Strengthening Consumer Protections
Protecting Consumers from Surprise Medical Bills: In addition to shoring up the individual market, during the most recent legislative session Washington passed a law to protect consumers from “surprise balance billing.” This occurs when providers bill consumers for the portion of out-of-network care that insurers don’t cover, in emergency or other situations when patients cannot reasonably choose between an in-network or out-of-network provider. Many consumers can face astronomically high medical bills as a result. Washington’s new law ensures that consumers seeking emergency care or treatment at an in-network facility are not balance billed for out-of-network care. It also sets up an arbitration process for insurers and providers if they cannot agree on a fair price, so that consumers are held harmless. While federal law prevents Washington from extending its law to self-funded employer plans, Washington’s balance billing legislation is an example of how states can act to protect some if not all consumers from surprise medical bills.

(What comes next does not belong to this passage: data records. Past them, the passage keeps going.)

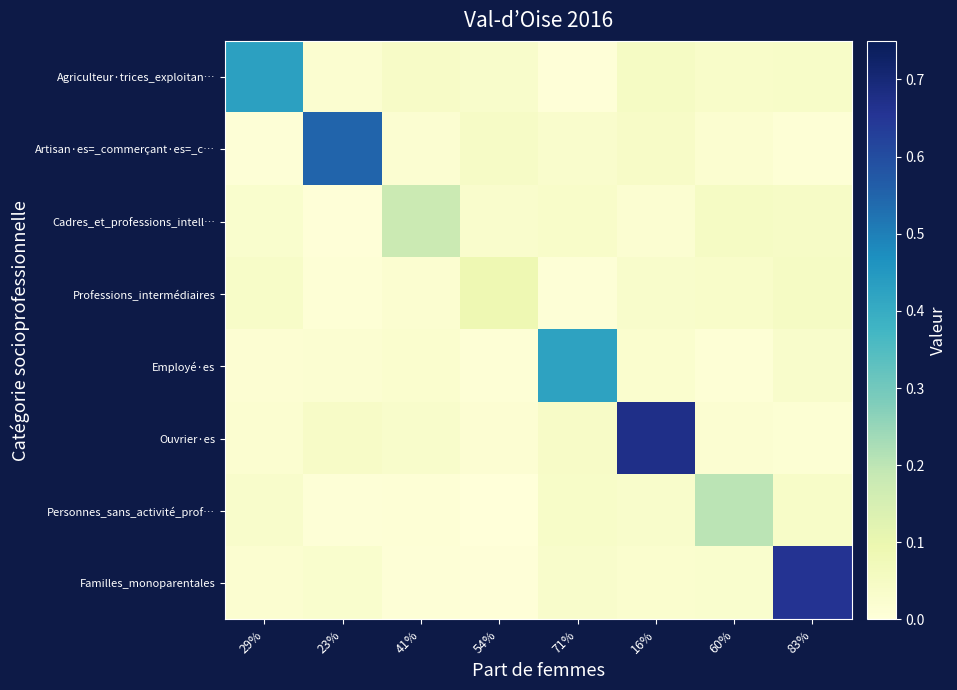

Reading left to right, what are all the values shown in this chart?

Agriculteur·trices_exploitan…: 29%=0.4	23%=0.0	41%=0.0	54%=0.0	71%=0.0	16%=0.0	60%=0.0	83%=0.0
Artisan·es=_commerçant·es=_c…: 29%=0.0	23%=0.5	41%=0.0	54%=0.0	71%=0.0	16%=0.0	60%=0.0	83%=0.0
Cadres_et_professions_intell…: 29%=0.0	23%=0.0	41%=0.2	54%=0.0	71%=0.0	16%=0.0	60%=0.0	83%=0.0
Professions_intermédiaires: 29%=0.0	23%=0.0	41%=0.0	54%=0.1	71%=0.0	16%=0.0	60%=0.0	83%=0.0
Employé·es: 29%=0.0	23%=0.0	41%=0.0	54%=0.0	71%=0.4	16%=0.0	60%=0.0	83%=0.0
Ouvrier·es: 29%=0.0	23%=0.0	41%=0.0	54%=0.0	71%=0.0	16%=0.7	60%=0.0	83%=0.0
Personnes_sans_activité_prof…: 29%=0.0	23%=0.0	41%=0.0	54%=0.0	71%=0.0	16%=0.0	60%=0.2	83%=0.0
Familles_monoparentales: 29%=0.0	23%=0.0	41%=0.0	54%=0.0	71%=0.0	16%=0.0	60%=0.0	83%=0.7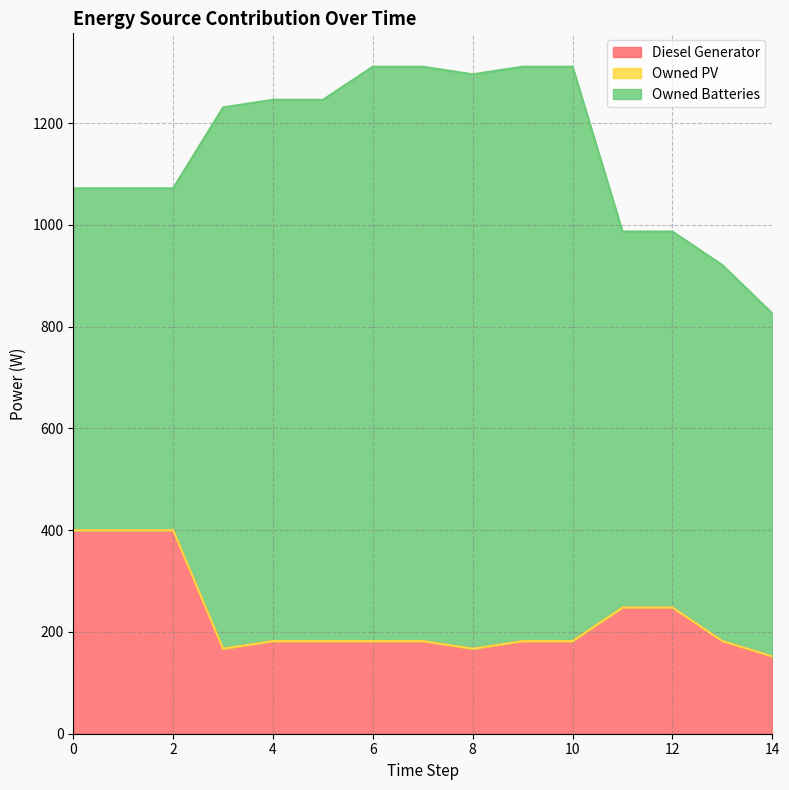

What is the difference between the maximum and minimum values in the Diesel Generator series?

248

Codifying the ACA’s Protections: A current court case threatens to overturn the ACA in its entirety. In response, a number of states are codifying some of the federal law’s provisions into state law. Washington State did just that, enacting legislation to preserve several of the ACA’s key reforms, including the requirement for insurers to provide coverage regardless of health status, a prohibition on annual and lifetime dollar limits, and outlawing coverage exclusions for pre-existing health conditions. While certain aspects of the law, such as the premium subsidy structure and Medicaid expansion, are difficult to codify without the ACA’s federal funding, Washington has taken an important step to defending the historic law’s reforms at the state level.
Takeaway
The ACA was enacted in part to establish a minimum set of national standards for health insurers, rather than a patchwork of state protections. States like Washington have led efforts to increase access to health insurance that predate the ACA, but the federal standards – and especially the federal funding – transformed the insurance landscape across the country, reducing the uninsured rate to an historic low. Recent federal actions and ongoing litigation have threatened this progress, putting states at the forefront of protecting consumers’ access to coverage and care. Washington serves as an example of the steps that states can take to ensure market stability and retain consumer protections in order to defend the ACA’s gains.
Some of Washington’s policies will not be politically feasible everywhere, and states may want to consider other reforms, such as a reinsurance program or creating a state-level individual mandate with a penalty to replace the federal policies that are no longer in effect. And as the state’s newly minted public option takes shape, many policymakers will want to wait and assess the program’s impact before diving in with their own program. As state policymakers consider ways to expand and preserve access to coverage, lessons from other states, including Washington, will be key to navigating policy decisions and debates.